Lo de Román siempre fue mágico. Y siempre fue en contra de las críticas. Le decían que era lento, pero pensaba más rápido que nadie; le decían ‘pecho frío’, y agarraba la pelota en el momento más caliente; le dijeron que estaba acabado, pero tres veces demostró su vigencia: cuando estuvo seis meses colgado en Villarreal y volvió a jugar en la Selección con dos golazos a Chile; cuando volvió a Boca en 2007 y ganó la Copa; cuando lo echaron del patio de su casa y se fue a Argentinos a lograr el regreso a Primera y «quedar a mano» con su club formador.

El mejor Riquelme, campeón de la Libertadores 2007. (EFE)

El mejor Riquelme, campeón de la Libertadores 2007. (EFE)
Nadie puede dudar de que Riquelme fue (es) un fenómeno.
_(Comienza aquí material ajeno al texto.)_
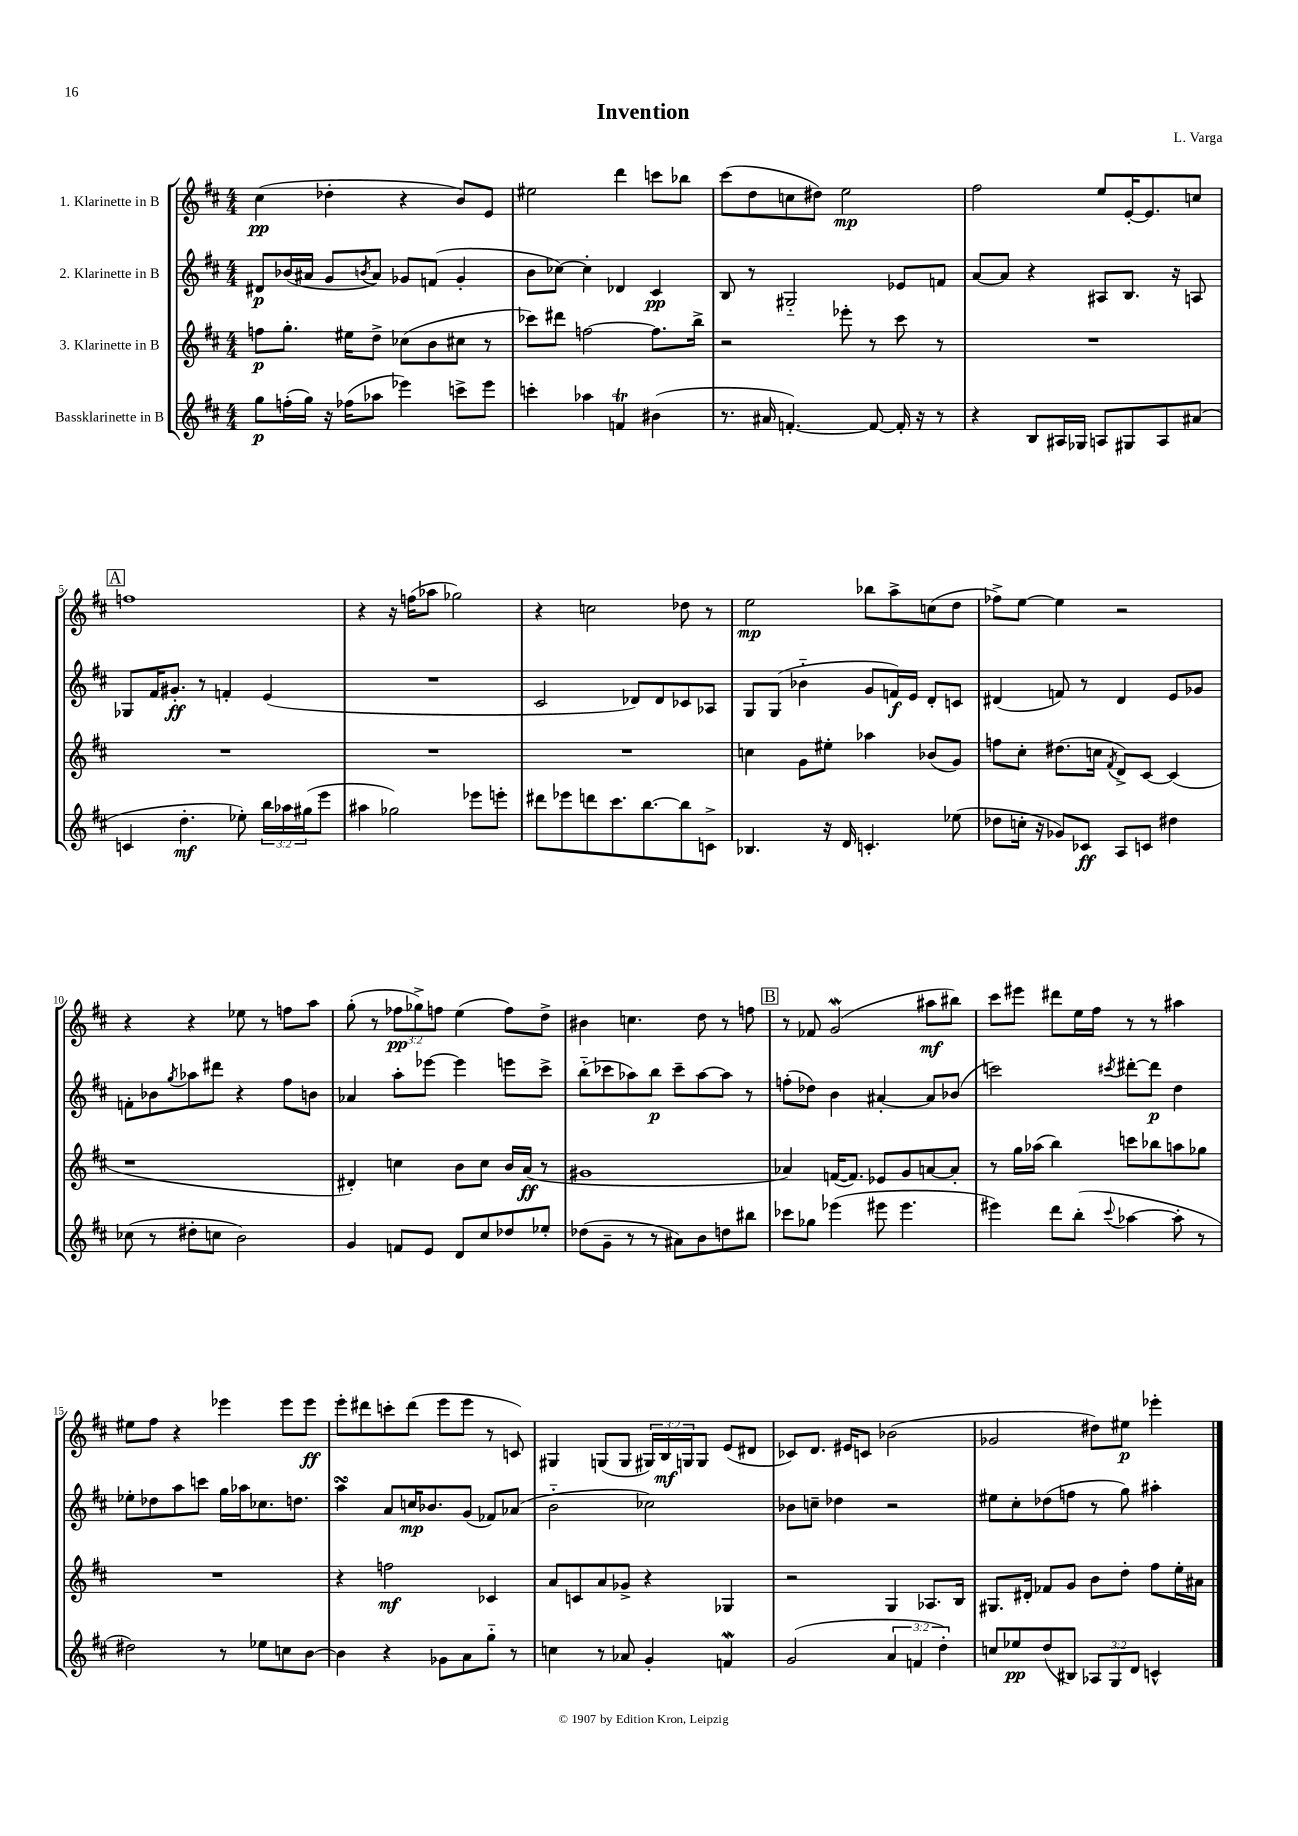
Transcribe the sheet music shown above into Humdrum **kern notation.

**kern	**dynam	**kern	**dynam	**kern	**dynam	**kern	**dynam
*part4	*part4	*part3	*part3	*part2	*part2	*part1	*part1
*staff4	*staff4	*staff3	*staff3	*staff2	*staff2	*staff1	*staff1
*I"Bassklarinette in B	*	*I"3. Klarinette in B	*	*I"2. Klarinette in B	*	*I"1. Klarinette in B	*
*clefG2	*	*clefG2	*	*clefG2	*	*clefG2	*
*k[f#c#]	*	*k[f#c#]	*	*k[f#c#]	*	*k[f#c#]	*
*M4/4	*	*M4/4	*	*M4/4	*	*M4/4	*
=1	=1	=1	=1	=1	=1	=1	=1
8gg\L	p	8ffn\L	p	8d#X/L	p	(4cc#\	pp
(16ffn'\L	.	8.gg'\J	.	(16b-X/L	.	.	.
16gg\JJ)	.	.	.	16a#X/JJ	.	.	.
16r	.	.	.	8g/L	.	4dd-X'\	.
(16ff-X\KL	.	16ee#X\KL	.	.	.	.	.
.	.	.	.	8qbn/	.	.	.
8aa-X\J	.	8dd^\J	.	8a#/J)	.	.	.
4eee-X\)	.	(8cc-X\L	.	8g-X/L	.	4r	.
.	.	8b\	.	(8fn/J	.	.	.
8cccn^\L	.	8cc#X\J	.	4g-'/	.	8b/L)	.
8eee-\J	.	8r	.	.	.	8e/J	.
=2	=2	=2	=2	=2	=2	=2	=2
4cccn'\	.	8ccc-X\L)	.	8b\L	.	2ee#X\	.
.	.	8ddd#X\J	.	[8cc-X\J)	.	.	.
4aa-X\	.	[2ffn\	.	4cc-'\]	.	.	.
4fnT/	.	.	.	4d-X/	.	4ddd\	.
(4b#X\	.	8.ff\L]	.	4c#/	pp	8cccn\L	.
.	.	.	.	.	.	8bb-X\J	.
.	.	16bb^\Jk	.	.	.	.	.
=3	=3	=3	=3	=3	=3	=3	=3
8.r	.	2r	.	8B/	.	(8ccc#\L	.
.	.	.	.	8r	.	8dd\	.
16a#X/	.	.	.	.	.	.	.
[4.fn'/)	.	.	.	2G#X/	.	8ccn\	.
.	.	.	.	.	.	8dd#X\J)	.
.	.	8eee-X'\	.	.	.	2ee\	mp
8f/_	.	8r	.	.	.	.	.
16f'/]	.	8ccc#\	.	8e-X/L	.	.	.
16r	.	.	.	.	.	.	.
8r	.	8r	.	8fn/J	.	.	.
=4	=4	=4	=4	=4	=4	=4	=4
4r	.	1r	.	[8a/L	.	2ff#\	.
.	.	.	.	8a/J]	.	.	.
8B/L	.	.	.	4r	.	.	.
16A#X/L	.	.	.	.	.	.	.
16G-X/JJ	.	.	.	.	.	.	.
8An/L	.	.	.	8A#X/L	.	8ee/L	.
8G#X/	.	.	.	8.B/J	.	[16e'/K	.
.	.	.	.	.	.	8.e/]	.
8A/	.	.	.	.	.	.	.
.	.	.	.	16r	.	.	.
(8a#X/J	.	.	.	8An/	.	8ccn/J	.
!!LO:LB:g=z
!!LO:REH:place=s1:t=A
=5	=5	=5	=5	=5	=5	=5	=5
4cn/	.	1r	.	8G-X/L	.	1ffn	.
.	.	.	.	16f#/K	.	.	.
.	.	.	.	8.g#X'/J	ff	.	.
4.dd'\	mf	.	.	.	.	.	.
.	.	.	.	8r	.	.	.
.	.	.	.	4fn'/	.	.	.
8ee-X'\)	.	.	.	.	.	.	.
24bb\LL	.	.	.	(4e/	.	.	.
24aa-X\	.	.	.	.	.	.	.
(24gg#X\J	.	.	.	.	.	.	.
8eee\J	.	.	.	.	.	.	.
=6	=6	=6	=6	=6	=6	=6	=6
4aa#X\	.	1r	.	1r	.	4r	.
2gg-X\)	.	.	.	.	.	16r	.
.	.	.	.	.	.	(16ffn\KL	.
.	.	.	.	.	.	8aa-X\J	.
.	.	.	.	.	.	2gg-X\)	.
8eee-X\L	.	.	.	.	.	.	.
8eeen'\J	.	.	.	.	.	.	.
=7	=7	=7	=7	=7	=7	=7	=7
8ddd#X\L	.	1r	.	2c#/	.	4r	.
8eee-X\	.	.	.	.	.	.	.
8dddn\	.	.	.	.	.	2ccn\	.
8.ccc#\	.	.	.	.	.	.	.
.	.	.	.	8d-X/L)	.	.	.
[8.bb\	.	.	.	.	.	.	.
.	.	.	.	8d-/	.	.	.
8bb\]	.	.	.	8c-X/	.	8dd-X\	.
8cn^\J	.	.	.	8A-X/J	.	8r	.
=8	=8	=8	=8	=8	=8	=8	=8
4.B-X/	.	4ccn\	.	8G/L	.	2ee\	mp
.	.	.	.	(8G/J	.	.	.
.	.	8g\L	.	4b-X\	.	.	.
16r	.	8ee#X'\J	.	.	.	.	.
16d/	.	.	.	.	.	.	.
4.cn'/	.	4aa-X\	.	8g/L	.	8bb-X\L	.
.	.	.	.	16fn/L)	f	8aa^\	.
.	.	.	.	16e/JJ	.	.	.
.	.	(8b-X/L	.	8d'/L	.	(8ccn\	.
(8ee-X\	.	8g/J)	.	8cn/J	.	8dd\J	.
=9	=9	=9	=9	=9	=9	=9	=9
8dd-X\L	.	8ffn\L	.	(4d#X/	.	8ff-X^\L)	.
16ccn'\Jk	.	8cc#'\J	.	.	.	[8ee\J	.
16r	.	.	.	.	.	.	.
8g-X/L)	.	(8.dd#X\L	.	8fn/)	.	4ee\]	.
8c-X/J	ff	.	.	8r	.	.	.
.	.	16ccn\Jk	.	.	.	.	.
.	.	8qf#/	.	.	.	.	.
8A/L	.	8d^/L)	.	4d#/	.	2r	.
8cn/J	.	[8c#/J	.	.	.	.	.
4dd#X\	.	(4c#/]	.	8e/L	.	.	.
.	.	.	.	8g-X/J	.	.	.
!!LO:LB:g=z
=10	=10	=10	=10	=10	=10	=10	=10
(8cc-X\	.	1r	.	8fn'\L	.	4r	.
8r	.	.	.	8b-X\	.	.	.
.	.	.	.	8qgg/	.	.	.
8dd#X'\L	.	.	.	8aa-X\	.	4r	.
8ccn\J	.	.	.	8ddd#X\J	.	.	.
2b\)	.	.	.	4r	.	8ee-X\	.
.	.	.	.	.	.	8r	.
.	.	.	.	8ff#\L	.	8ffn\L	.
.	.	.	.	8bn\J	.	8aa\J	.
=11	=11	=11	=11	=11	=11	=11	=11
4g/	.	4d#X'/)	.	4a-X/	.	(8gg'\	.
.	.	.	.	.	.	8r	.
8fn/L	.	4ccn\	.	8aa'\L	.	12ff-X\L	pp
.	.	.	.	.	.	12gg-X^\)	.
8e/J	.	.	.	[8eee-X\J	.	.	.
.	.	.	.	.	.	12ffn\J	.
8d/L	.	8b\L	.	4eee-\]	.	(4ee\	.
8cc#/	.	8cc\J	.	.	.	.	.
8dd-X/	.	16b/LL	.	8eeen\L	.	8ff\L)	.
.	.	(16a/JJ	ff	.	.	.	.
8ee-X'/J	.	8r	.	8ccc#^\J	.	8dd^\J	.
=12	=12	=12	=12	=12	=12	=12	=12
(8dd-X\L	.	1g#X	.	(8bb\L	.	4b#X\	.
8g~\J	.	.	.	8ccc-X\	.	.	.
8r	.	.	.	8aa-X\)	.	4.ccn\	.
8r	.	.	.	8bb\J	p	.	.
8a#X\L)	.	.	.	8ccc-~\L	.	.	.
8b\	.	.	.	[8aa-\	.	8dd\	.
8ddn\	.	.	.	8aa-\J]	.	8r	.
8bb#X\J	.	.	.	8r	.	8ffn\	.
!!LO:REH:place=s1:t=B
=13	=13	=13	=13	=13	=13	=13	=13
8ccc-X\L	.	4a-X/)	.	(8ffn'\L	.	8r	.
8gg-X\J	.	.	.	8dd-X\J)	.	8f-X/	.
(4eee-X\	.	([16fn/KL	.	4b\	.	(2gw/	.
.	.	8.f/J])	.	.	.	.	.
8eee#X\	.	8e-X/L	.	[4a#X'/	.	.	.
4.eee#\	.	8g/	.	.	.	.	.
.	.	[8an/	.	8a#/L]	.	8aa#X\L	mf
.	.	8a'/J]	.	(8b-X/J	.	8bb#X\J)	.
=14	=14	=14	=14	=14	=14	=14	=14
4eee#X\)	.	8r	.	2cccn\)	.	8ccc#\L	.
.	.	16gg\LL	.	.	.	8eee#X\J	.
.	.	(16aa-X\JJ	.	.	.	.	.
8ddd\L	.	4bb\)	.	.	.	8ddd#X\L	.
(8bb'\J	.	.	.	.	.	16ee\L	.
.	.	.	.	.	.	16ff#\JJ	.
8qqccc#/	.	.	.	8qccc#X/	.	.	.
[4aa-X\	.	8cccn\L	.	[8ddd#X'\L	.	8r	.
.	.	8bb-X\	.	8ddd#\J]	p	8r	.
8aa-'\]	.	8aan\	.	4dd\	.	4aa#X\	.
8r	.	8gg-X\J	.	.	.	.	.
!!LO:LB:g=z
=15	=15	=15	=15	=15	=15	=15	=15
2dd#X\)	.	1r	.	8ee-X'\L	.	8ee#X\L	.
.	.	.	.	8dd-X\	.	8ff#\J	.
.	.	.	.	8aa\	.	4r	.
.	.	.	.	8cccn\J	.	.	.
8r	.	.	.	16gg\LL	.	4eee-X\	.
.	.	.	.	16aa-X\J	.	.	.
8ee-X\L	.	.	.	8.cc-X\	.	.	.
8ccn\	.	.	.	.	.	8eee-\L	.
.	.	.	.	8.ddn\J	.	.	.
[8b\J	.	.	.	.	.	8eee-\J	ff
=16	=16	=16	=16	=16	=16	=16	=16
4b\]	.	4r	.	4aasSSS\	.	8eee'\L	.
.	.	.	.	.	.	8ddd#X\	.
4r	.	2ffn\	mf	8a/L	.	8cccn'\	.
.	.	.	.	16ccn/K	mp	(8ddd#\J	.
.	.	.	.	8.b-X/	.	.	.
8g-X\L	.	.	.	.	.	8eee\L	.
8a\	.	.	.	(8g/J	.	8eee\J	.
8gg\J	.	4c-X/	.	8f-X/L)	.	8r	.
8r	.	.	.	(8a-X/J	.	8cn/)	.
=17	=17	=17	=17	=17	=17	=17	=17
4ccn\	.	8a/L	.	2b\	.	4G#X/	.
.	.	8cn/	.	.	.	.	.
8r	.	8a/	.	.	.	(8Gn/L	.
8a-X/	.	8g-X^/J	.	.	.	8G/J	.
4g'/	.	4r	.	2cc-X\)	.	24G#X/LL)	.
.	.	.	.	.	.	24B/	mf
.	.	.	.	.	.	24Gn/J	.
.	.	.	.	.	.	8G/J	.
4fnw/	.	4G-X/	.	.	.	(8e/L	.
.	.	.	.	.	.	8d#X/J	.
=18	=18	=18	=18	=18	=18	=18	=18
(2g/	.	2r	.	8b-X\L	.	8c-X/L)	.
.	.	.	.	8ccn~\J	.	8.d/J	.
.	.	.	.	4dd-X\	.	.	.
.	.	.	.	.	.	16e#X/KL	.
.	.	.	.	.	.	8cn/J	.
6a/	.	4G/	.	2r	.	(2b-X\	.
6fn/	.	.	.	.	.	.	.
.	.	8.A-X/L	.	.	.	.	.
6dd'\)	.	.	.	.	.	.	.
.	.	16B/Jk	.	.	.	.	.
=19	=19	=19	=19	=19	=19	=19	=19
8ccn/L	.	8.G#X/L	.	8ee#X\L	.	2g-X/	.
8ee-X/	pp	.	.	8cc#'\	.	.	.
.	.	16d#X'/Jk	.	.	.	.	.
(8dd/	.	8f-X/L	.	(8dd-X\	.	.	.
8B#X/J)	.	8g/J	.	8ffn\J	.	.	.
12A-X/L	.	8b\L	.	8r	.	8dd#X\L)	.
12G/	.	.	.	.	.	.	.
.	.	8dd'\J	.	8gg\)	.	8ee#X\J	p
12d/J	.	.	.	.	.	.	.
4cn^^/	.	8ff#\L	.	4aa#X'\	.	4eee-X'\	.
.	.	16ee'\L	.	.	.	.	.
.	.	16a#X\JJ	.	.	.	.	.
==	==	==	==	==	==	==	==
*-	*-	*-	*-	*-	*-	*-	*-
Y al que no coincida que le pregunte a Ronaldinho, a Ronaldo, a Iniesta o a Messi. O a Pablito Aimar, socio en la cancha y uno de sus grandes amigos afuera. La amistad con el cordobés le valió un cariño -nunca admitido- por los hinchas de River (el respeto ya lo tenía). Román y Aimar se profesaron admiración y sin falsa modestia opinaban que el que jugaba mejor de los dos siempre era el otro.

Riquelme es un estratega. Hábil declarante, siempre sabe cuándo hacer la pausa y cuándo acelerar. Esperó el momento indicado (se tomó 9 años) y ahora sale de vuelta a la cancha, a una Bombonera repleta que lo ovacionará como la primera vez. Reunirá a las más grandes estrellas de nuestro fútbol y dará un golpe sobre la mesa de cara a las elecciones de diciembre, cuando buscará ser reelecto para seguir «defendiendo al club de aquellos que quieren usarlo para la política». El fútbol es un acto político y Riquelme el mejor jugador de todos.
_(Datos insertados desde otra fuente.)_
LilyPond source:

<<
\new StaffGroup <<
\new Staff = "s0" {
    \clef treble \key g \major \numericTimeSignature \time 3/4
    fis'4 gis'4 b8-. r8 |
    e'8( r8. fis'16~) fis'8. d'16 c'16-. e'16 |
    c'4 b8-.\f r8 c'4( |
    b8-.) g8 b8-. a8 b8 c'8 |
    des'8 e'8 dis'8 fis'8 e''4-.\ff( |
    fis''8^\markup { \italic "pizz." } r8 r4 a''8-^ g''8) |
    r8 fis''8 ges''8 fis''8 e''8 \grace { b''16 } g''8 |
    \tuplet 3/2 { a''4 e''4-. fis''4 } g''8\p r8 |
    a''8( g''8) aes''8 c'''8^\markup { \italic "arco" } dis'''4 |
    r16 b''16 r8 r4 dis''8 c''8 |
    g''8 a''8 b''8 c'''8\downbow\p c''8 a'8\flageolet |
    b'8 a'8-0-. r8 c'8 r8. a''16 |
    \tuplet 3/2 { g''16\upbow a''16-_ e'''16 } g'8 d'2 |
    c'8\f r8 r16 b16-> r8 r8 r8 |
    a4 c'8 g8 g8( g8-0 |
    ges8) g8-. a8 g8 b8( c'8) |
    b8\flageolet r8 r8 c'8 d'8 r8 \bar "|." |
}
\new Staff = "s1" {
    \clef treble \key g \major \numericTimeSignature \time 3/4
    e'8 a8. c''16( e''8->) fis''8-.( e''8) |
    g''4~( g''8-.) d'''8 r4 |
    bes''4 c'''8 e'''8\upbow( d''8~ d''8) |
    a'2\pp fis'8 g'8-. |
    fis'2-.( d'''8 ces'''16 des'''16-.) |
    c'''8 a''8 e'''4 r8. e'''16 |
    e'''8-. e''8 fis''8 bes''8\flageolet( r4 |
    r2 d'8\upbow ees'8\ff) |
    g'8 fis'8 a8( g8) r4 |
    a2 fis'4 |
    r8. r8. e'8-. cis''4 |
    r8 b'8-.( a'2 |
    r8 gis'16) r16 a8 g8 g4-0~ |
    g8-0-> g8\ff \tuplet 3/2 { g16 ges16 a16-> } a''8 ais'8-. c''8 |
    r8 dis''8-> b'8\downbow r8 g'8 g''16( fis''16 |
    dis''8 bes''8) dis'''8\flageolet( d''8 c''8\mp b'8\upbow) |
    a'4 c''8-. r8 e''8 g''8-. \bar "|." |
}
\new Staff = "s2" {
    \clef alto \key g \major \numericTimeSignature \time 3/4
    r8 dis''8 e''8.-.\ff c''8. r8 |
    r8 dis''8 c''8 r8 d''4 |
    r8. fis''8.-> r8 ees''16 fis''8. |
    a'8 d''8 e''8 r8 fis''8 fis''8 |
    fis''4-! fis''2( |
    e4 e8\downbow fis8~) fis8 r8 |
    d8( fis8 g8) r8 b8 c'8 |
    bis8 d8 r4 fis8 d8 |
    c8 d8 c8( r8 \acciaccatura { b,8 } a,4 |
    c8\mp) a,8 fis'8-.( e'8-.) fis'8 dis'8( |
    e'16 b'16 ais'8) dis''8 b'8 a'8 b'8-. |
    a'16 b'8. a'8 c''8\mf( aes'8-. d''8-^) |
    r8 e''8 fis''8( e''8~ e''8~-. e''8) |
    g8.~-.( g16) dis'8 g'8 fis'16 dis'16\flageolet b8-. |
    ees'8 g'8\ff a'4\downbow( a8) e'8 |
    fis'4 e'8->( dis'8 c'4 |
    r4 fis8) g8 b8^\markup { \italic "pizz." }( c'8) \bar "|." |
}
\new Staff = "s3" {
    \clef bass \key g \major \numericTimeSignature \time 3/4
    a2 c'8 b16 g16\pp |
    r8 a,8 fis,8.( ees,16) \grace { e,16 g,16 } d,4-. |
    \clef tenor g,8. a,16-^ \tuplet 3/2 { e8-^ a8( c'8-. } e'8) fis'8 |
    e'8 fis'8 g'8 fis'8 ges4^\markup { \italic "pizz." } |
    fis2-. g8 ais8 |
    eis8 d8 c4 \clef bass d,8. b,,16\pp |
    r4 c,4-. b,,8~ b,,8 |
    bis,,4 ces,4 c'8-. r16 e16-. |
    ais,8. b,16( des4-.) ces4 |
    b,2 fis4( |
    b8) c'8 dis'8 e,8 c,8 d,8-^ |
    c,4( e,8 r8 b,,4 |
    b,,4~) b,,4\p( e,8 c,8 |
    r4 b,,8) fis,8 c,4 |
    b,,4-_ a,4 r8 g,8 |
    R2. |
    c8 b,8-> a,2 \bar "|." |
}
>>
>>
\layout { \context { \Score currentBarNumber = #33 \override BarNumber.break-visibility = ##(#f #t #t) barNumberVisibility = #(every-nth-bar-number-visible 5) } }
Riquelme en la Bombonera. (Juan Manuel Foglia)

Riquelme en la Bombonera. (Juan Manuel Foglia)
Juan Román Riquelme es el líder y el conductor del pueblo xeneize. Es como Perón bostero o como el Indio Solari, otro fanático del diez, que le dedicó un poema: «Probablemente no consiga nunca que su destino sea nada más que el eco de sus deseos. Debe, entonces, ser lo suficientemente valiente como para que el temor no le impida a su apetito amoroso exponer lo que cree que debe expresar. Aceptará que su destino sea relativo pasajero y violento. Sus emociones, sus reflexiones y sus juicios personales, si no toma por asalto la esquiva belleza, no son nada. De lo extraordinario y extraño debe nutrirse su estilo (que nunca es neutral)». ¿Cuántas Bomboneras podrían llenar juntos el Míster y Román?

Acepta Román -entonces- que está de paso, pero ahora que controla el viaje otra vez bajo su suela, intentará que sea un poco más largo. Todavía le quedan trucos en su galera. Y cuando el domingo pise el césped y el coliseo vuelva a rugir por su César, volveremos a sentir cómo se eriza la piel de Román.